* JOB A *
Print the entries in the data block line for line, and leave the picture lines out of your output.

* SOURCE PASSAGE *

○ ○ ○

Due app background syncing

I’ve started using Due again over the past few weeks. One thing bugs me: I can mark a Due alert done on one device, but will often continue to be reminded about the same alert on my other synced iOS devices. It’s a minor irritation, but compounding over time.

I’ve run through my settings, and I’ve managed to get things working on some occasion, i.e. mark an alert done on one device and receive the “1 reminder modified” notification on others. But more often than not, changes don’t sync to a device until I manually open Due on it.

Does anyone else have a better experience of background syncing of alerts in Due? I’ve read the FAQ that suggests it might be an iOS failing, so I appreciate that this might be as good as it gets.

○ ○ ○

A data block
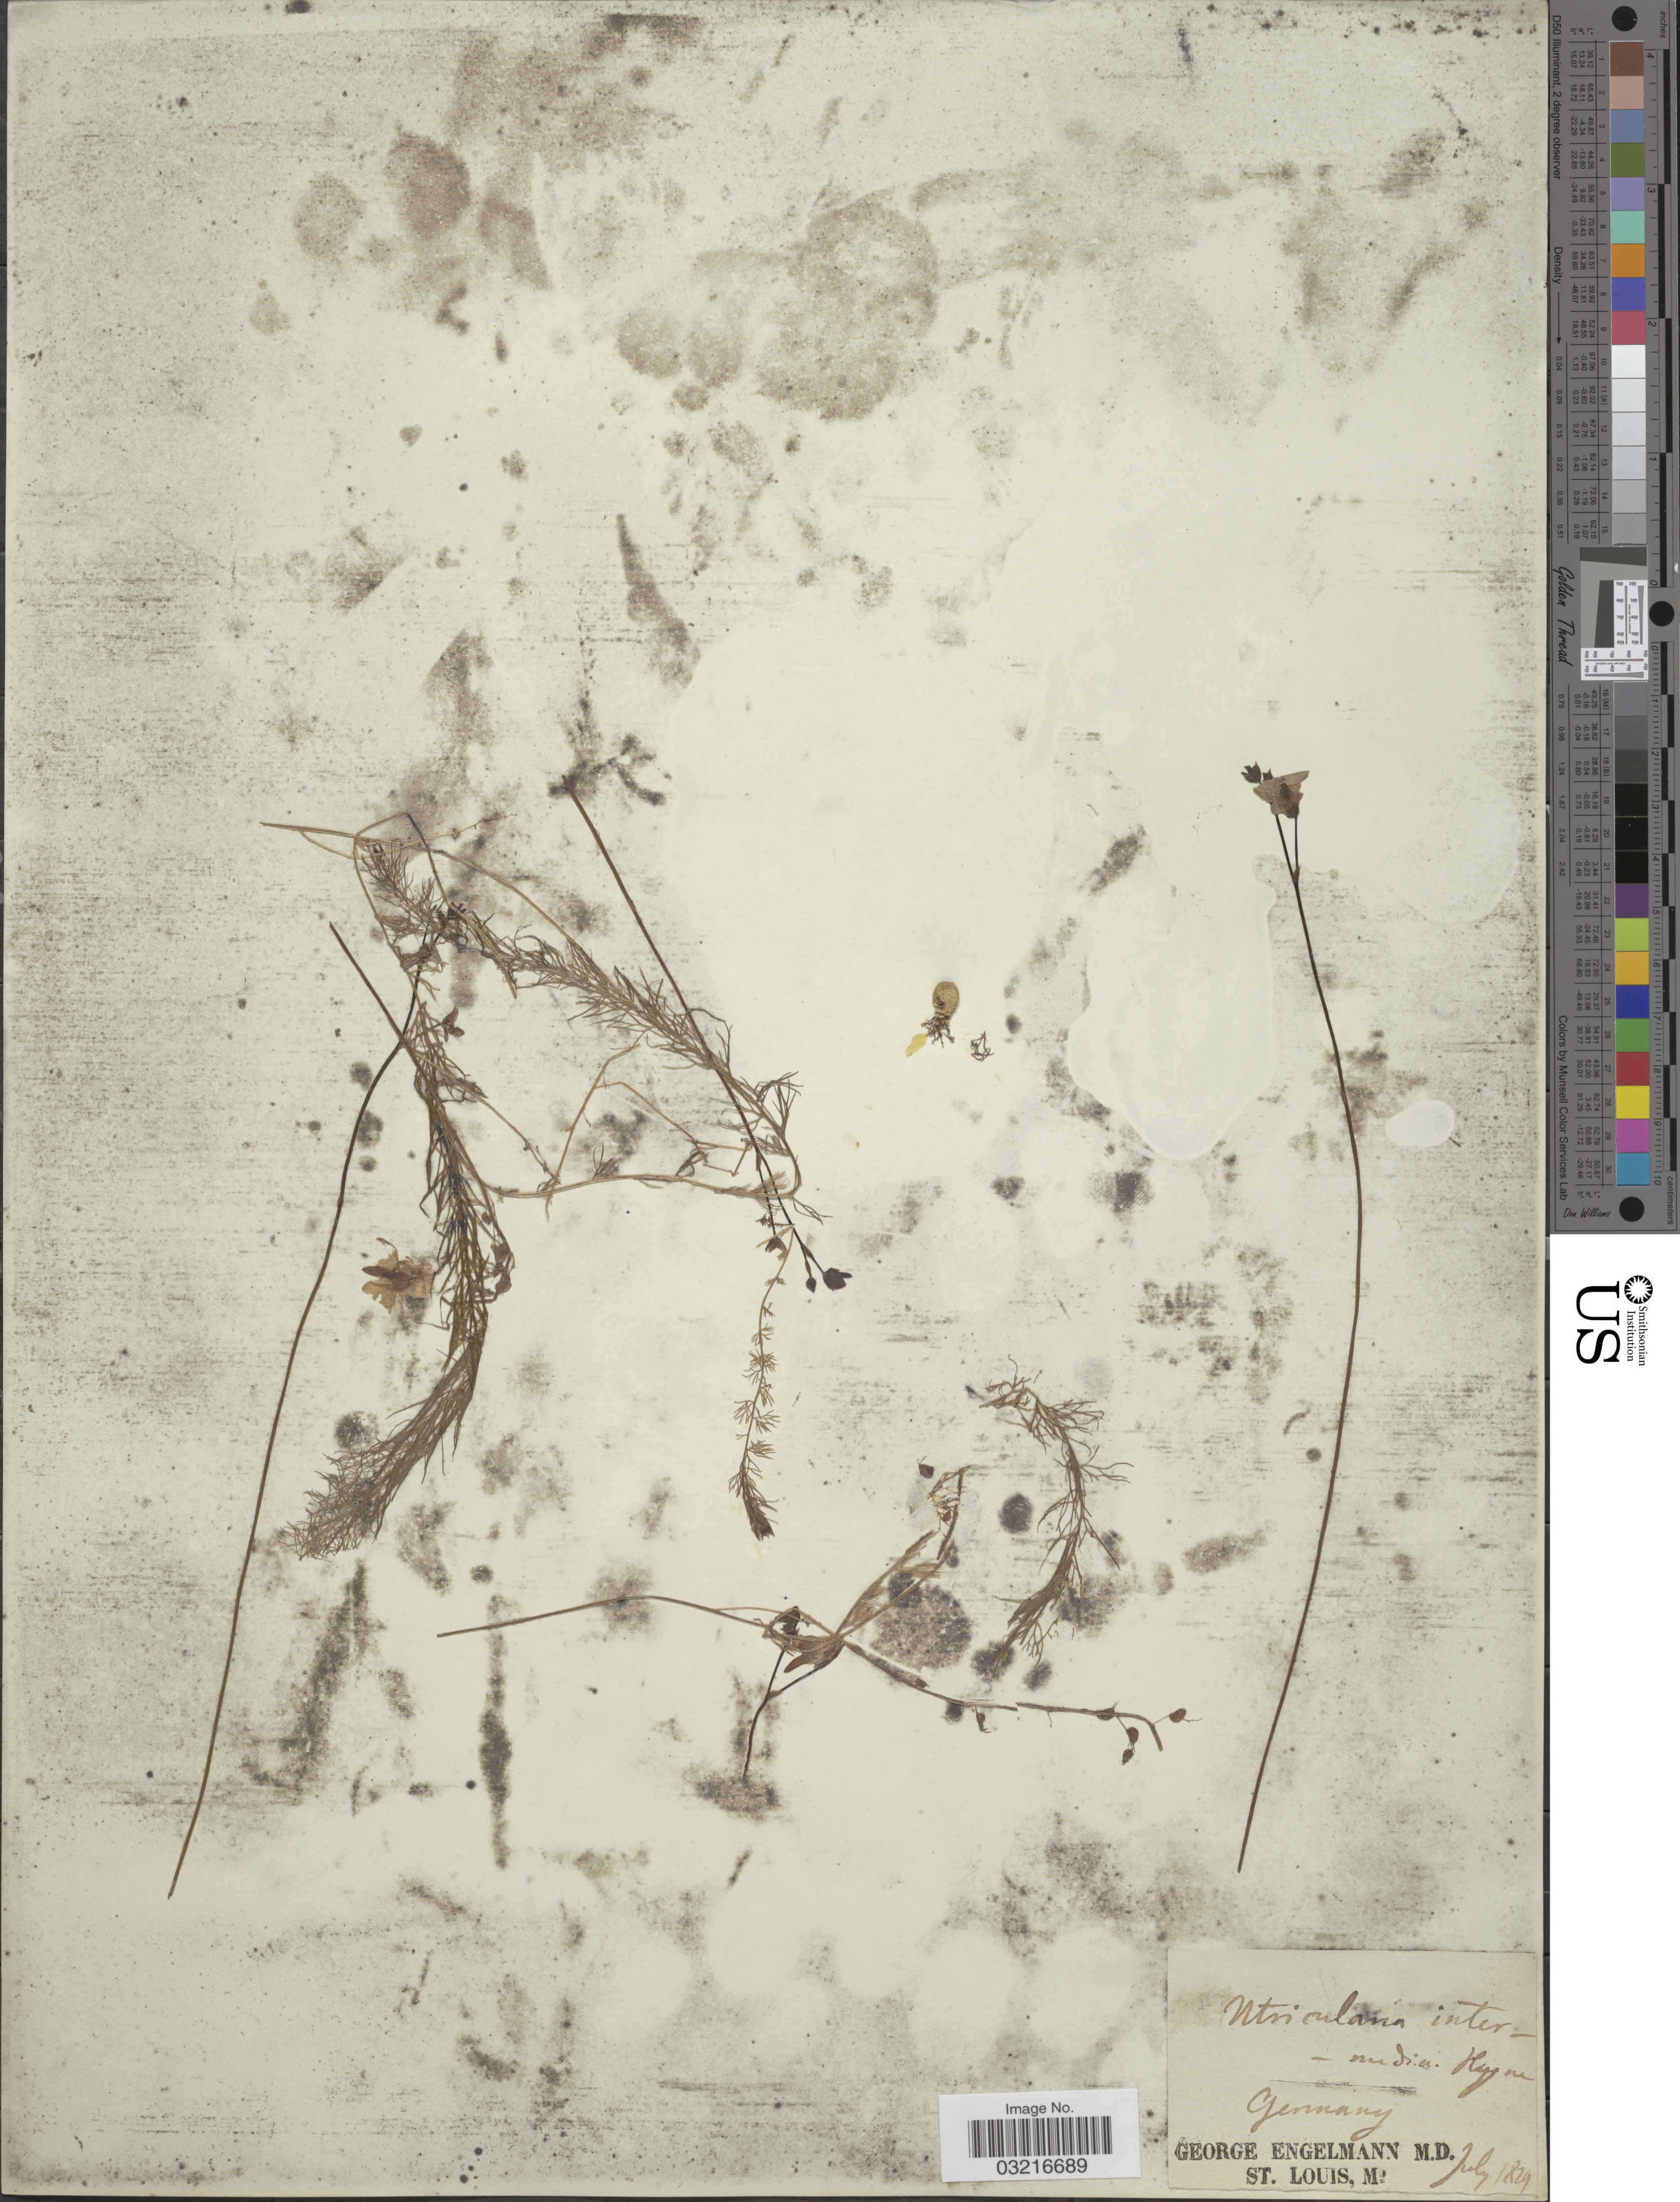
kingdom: Plantae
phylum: Tracheophyta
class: Magnoliopsida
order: Lamiales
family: Lentibulariaceae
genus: Utricularia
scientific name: Utricularia intermedia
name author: Hayne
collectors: G. Engelmann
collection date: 1829-07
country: Germany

○ ○ ○

* JOB B *
From the post on Due app syncing, reproduce the text between "I’ve started using" and "open Due on it.", inclusive, swapping each occurrence of "alert" for "reminder".

* TASK SOLUTION A *
kingdom: Plantae
phylum: Tracheophyta
class: Magnoliopsida
order: Lamiales
family: Lentibulariaceae
genus: Utricularia
scientific name: Utricularia intermedia
name author: Hayne
collectors: G. Engelmann
collection date: 1829-07
country: Germany

* TASK SOLUTION B *
I’ve started using Due again over the past few weeks. One thing bugs me: I can mark a Due reminder done on one device, but will often continue to be reminded about the same reminder on my other synced iOS devices. It’s a minor irritation, but compounding over time.

I’ve run through my settings, and I’ve managed to get things working on some occasion, i.e. mark an reminder done on one device and receive the “1 reminder modified” notification on others. But more often than not, changes don’t sync to a device until I manually open Due on it.